_Problem to solve_
Without including any pictures, copy each entry below exactly.

_Data_
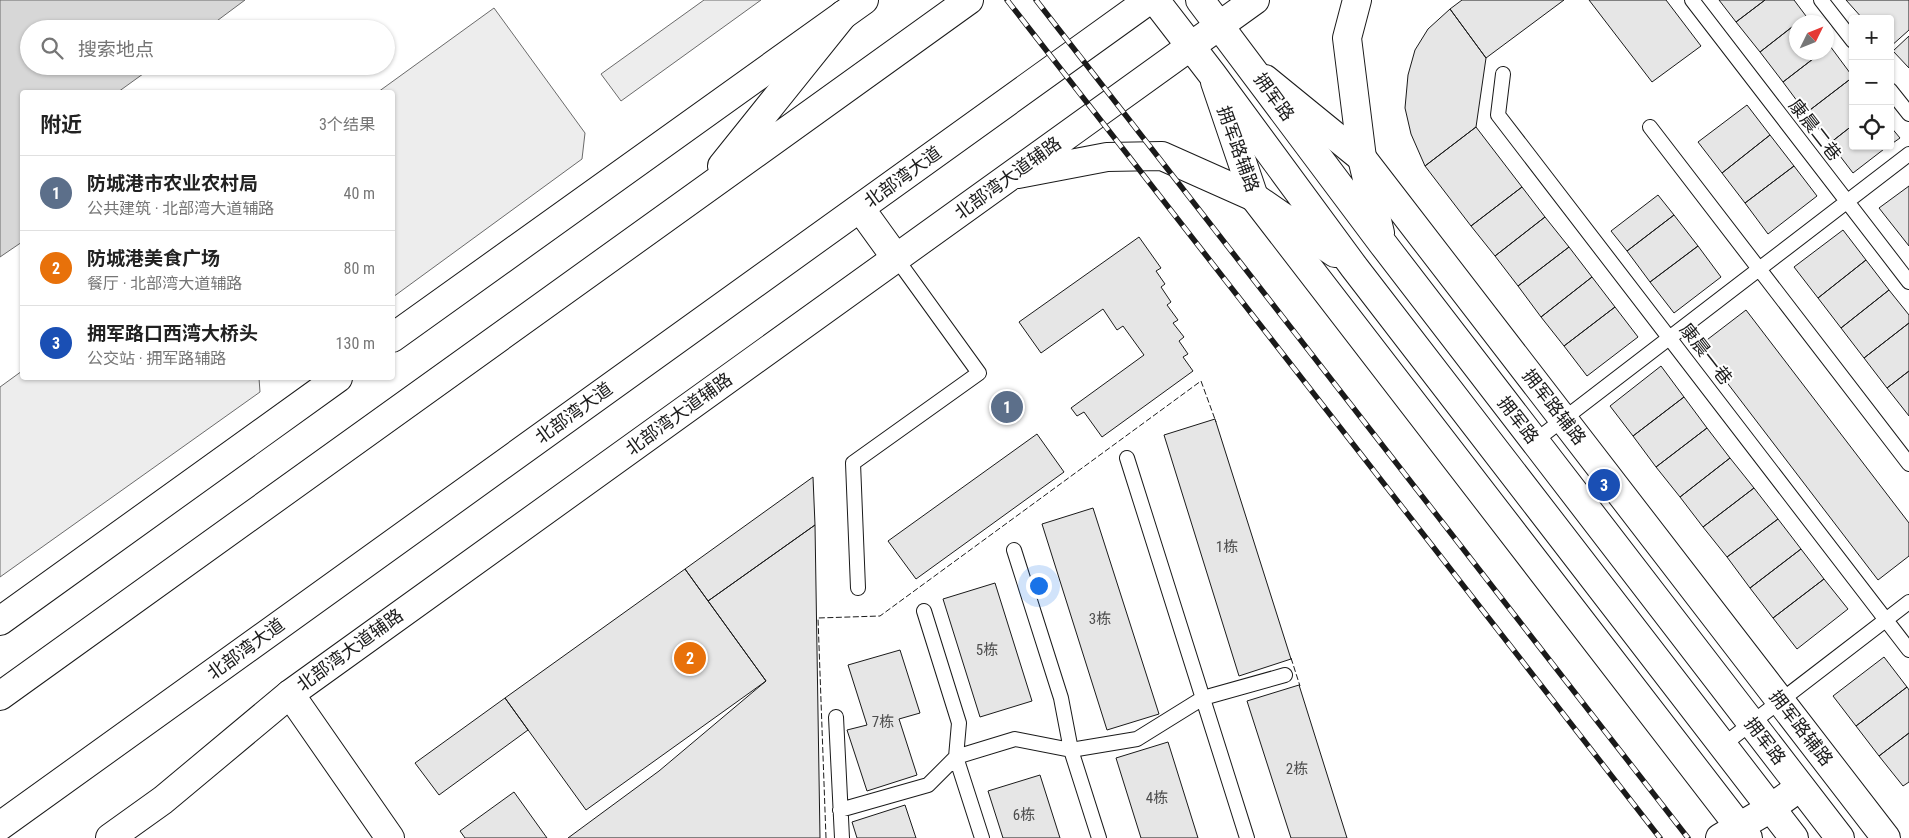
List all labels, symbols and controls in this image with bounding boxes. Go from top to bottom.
north arrow [1789,15,1834,60]
map controls [1849,15,1894,150]
button: + [1849,15,1894,60]
search box [20,20,395,75]
icon: search [38,34,66,62]
text: 搜索地点 [78,38,154,61]
button: − [1849,60,1894,105]
street label: 拥军路 [1250,69,1299,125]
street label: 康晨二巷 [1785,95,1846,165]
street label: 拥军路辅路 [1213,103,1264,195]
button: locate [1849,105,1894,150]
text: 附近 [40,113,82,137]
text: 3个结果 [319,115,375,134]
street label: 北部湾大道辅路 [951,132,1065,223]
street label: 北部湾大道 [860,142,945,212]
text: 防城港市农业农村局 [87,172,258,195]
text: 1 [52,184,60,203]
text: 40 m [343,184,375,203]
text: 公共建筑 · 北部湾大道辅路 [87,199,274,218]
text: 防城港美食广场 [87,247,220,270]
text: 2 [52,259,60,278]
text: 80 m [343,259,375,278]
text: 餐厅 · 北部湾大道辅路 [87,274,242,293]
street label: 康晨一巷 [1676,319,1737,389]
text: 拥军路口西湾大桥头 [87,322,258,345]
text: 3 [52,334,60,353]
text: 130 m [336,334,375,353]
text: 公交站 · 拥军路辅路 [87,349,226,368]
street label: 拥军路辅路 [1518,365,1590,449]
street label: 北部湾大道辅路 [622,368,736,459]
street label: 北部湾大道 [531,378,616,448]
pin: 1 [991,388,1023,426]
street label: 拥军路 [1493,392,1543,448]
pin: 3 [1588,466,1620,504]
house number: 1栋 [1216,538,1238,556]
your location [1026,573,1052,599]
street label: 北部湾大道辅路 [293,604,407,695]
house number: 3栋 [1089,610,1111,628]
street label: 北部湾大道 [203,614,288,684]
pin: 2 [674,639,706,677]
house number: 5栋 [976,641,998,659]
street label: 拥军路辅路 [1765,686,1837,770]
house number: 7栋 [872,713,894,731]
street label: 拥军路 [1740,713,1790,769]
house number: 2栋 [1286,760,1308,778]
house number: 4栋 [1146,789,1168,807]
house number: 6栋 [1013,806,1035,824]

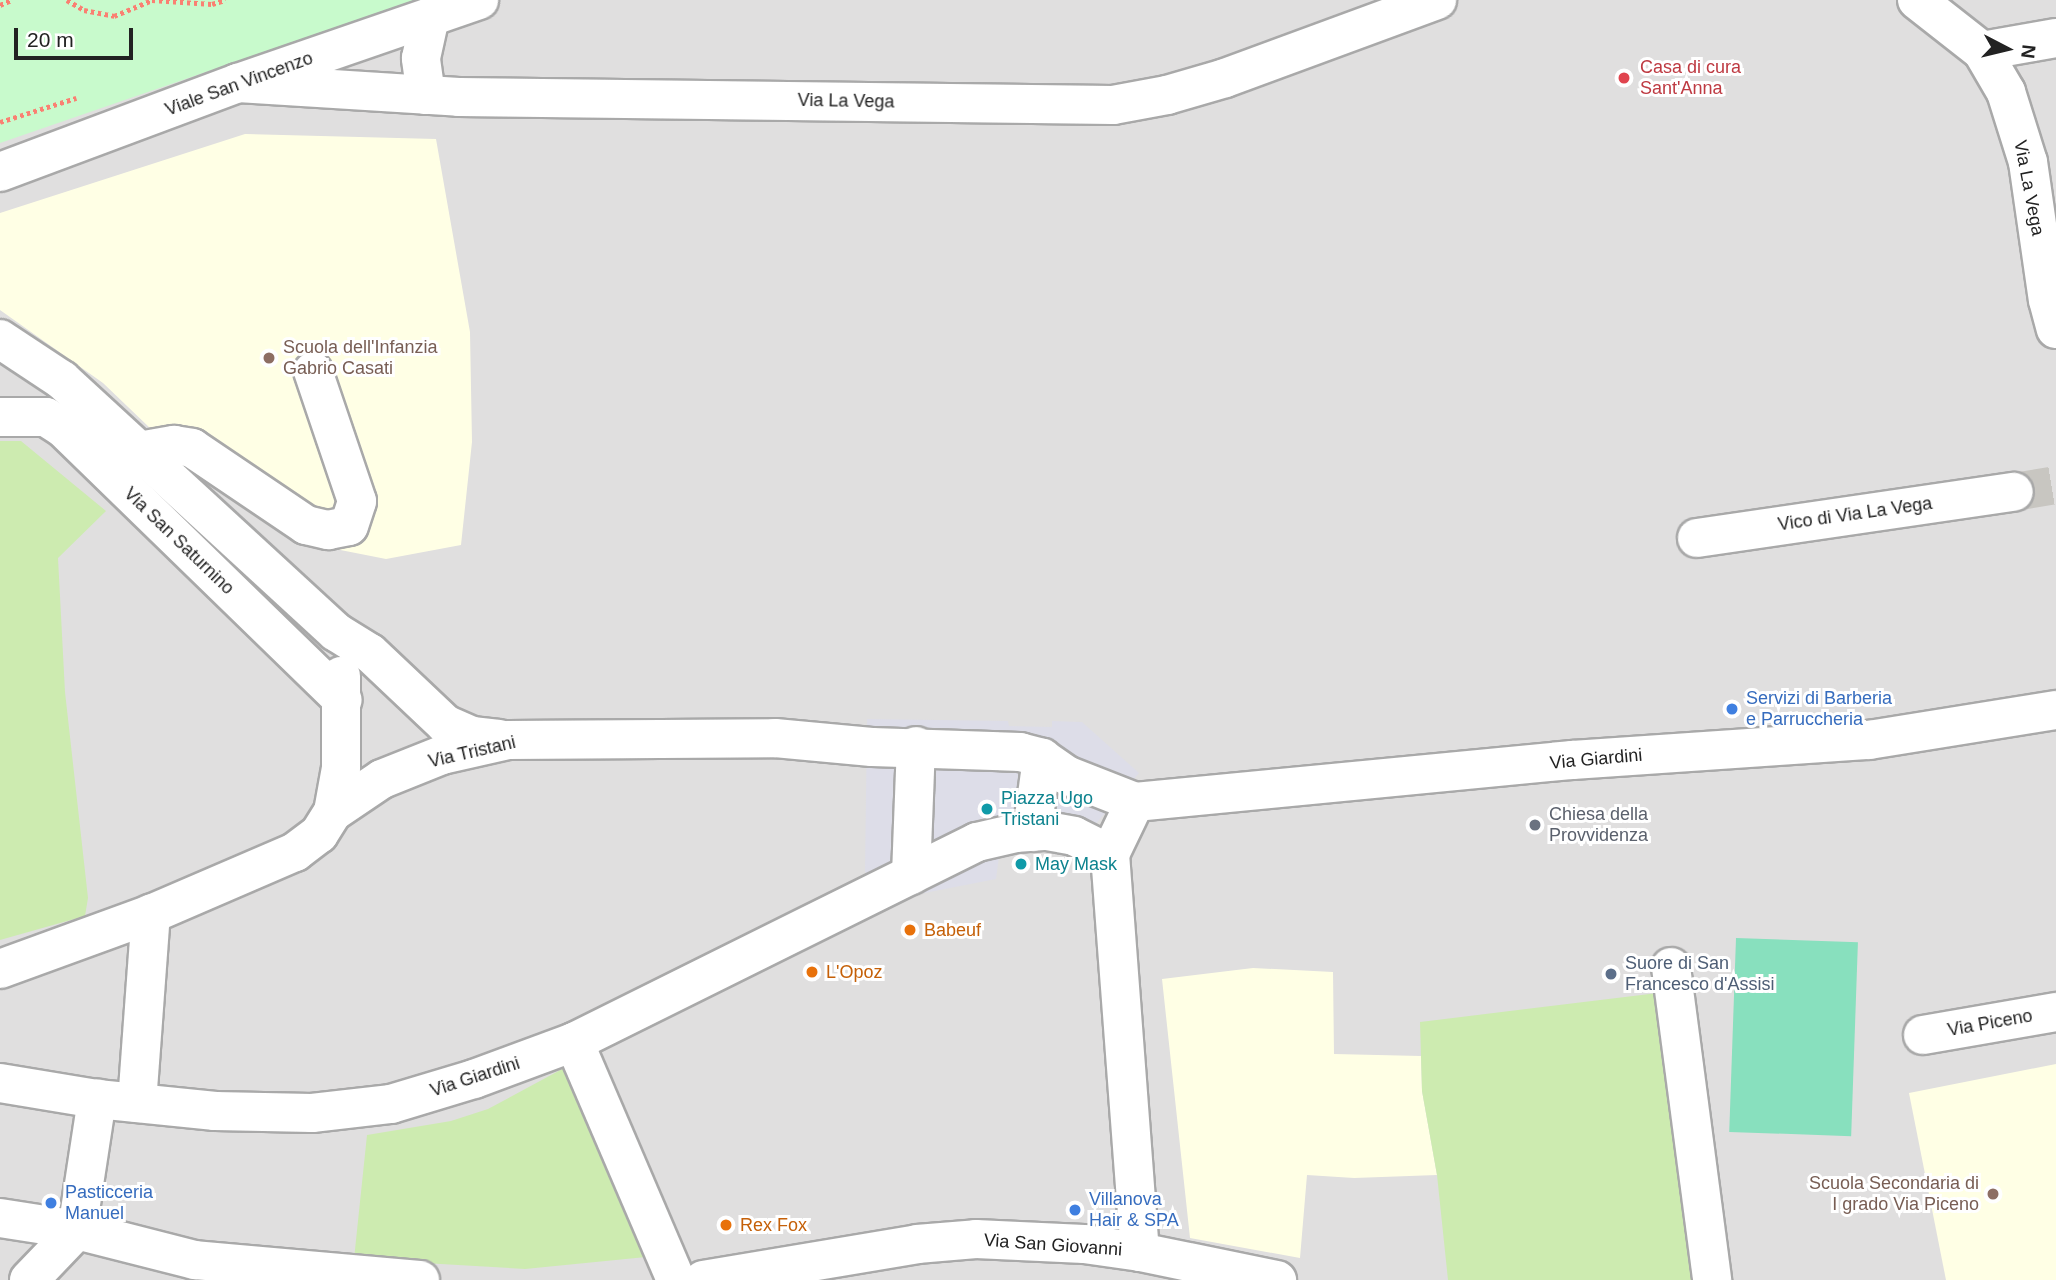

_Answer to the problem_
List all labels, symbols and controls in this image with bounding boxes. Go from top to bottom.
north arrow [1789,15,1834,60]
map controls [1849,15,1894,150]
button: + [1849,15,1894,60]
search box [20,20,395,75]
icon: search [38,34,66,62]
text: 搜索地点 [78,38,154,61]
button: − [1849,60,1894,105]
street label: 拥军路 [1250,69,1299,125]
street label: 康晨二巷 [1785,95,1846,165]
street label: 拥军路辅路 [1213,103,1264,195]
button: locate [1849,105,1894,150]
text: 附近 [40,113,82,137]
text: 3个结果 [319,115,375,134]
street label: 北部湾大道辅路 [951,132,1065,223]
street label: 北部湾大道 [860,142,945,212]
text: 防城港市农业农村局 [87,172,258,195]
text: 1 [52,184,60,203]
text: 40 m [343,184,375,203]
text: 公共建筑 · 北部湾大道辅路 [87,199,274,218]
text: 防城港美食广场 [87,247,220,270]
text: 2 [52,259,60,278]
text: 80 m [343,259,375,278]
text: 餐厅 · 北部湾大道辅路 [87,274,242,293]
street label: 康晨一巷 [1676,319,1737,389]
text: 拥军路口西湾大桥头 [87,322,258,345]
text: 3 [52,334,60,353]
text: 130 m [336,334,375,353]
text: 公交站 · 拥军路辅路 [87,349,226,368]
street label: 拥军路辅路 [1518,365,1590,449]
street label: 北部湾大道辅路 [622,368,736,459]
street label: 北部湾大道 [531,378,616,448]
pin: 1 [991,388,1023,426]
street label: 拥军路 [1493,392,1543,448]
pin: 3 [1588,466,1620,504]
house number: 1栋 [1216,538,1238,556]
your location [1026,573,1052,599]
street label: 北部湾大道辅路 [293,604,407,695]
house number: 3栋 [1089,610,1111,628]
street label: 北部湾大道 [203,614,288,684]
pin: 2 [674,639,706,677]
house number: 5栋 [976,641,998,659]
street label: 拥军路辅路 [1765,686,1837,770]
house number: 7栋 [872,713,894,731]
street label: 拥军路 [1740,713,1790,769]
house number: 2栋 [1286,760,1308,778]
house number: 4栋 [1146,789,1168,807]
house number: 6栋 [1013,806,1035,824]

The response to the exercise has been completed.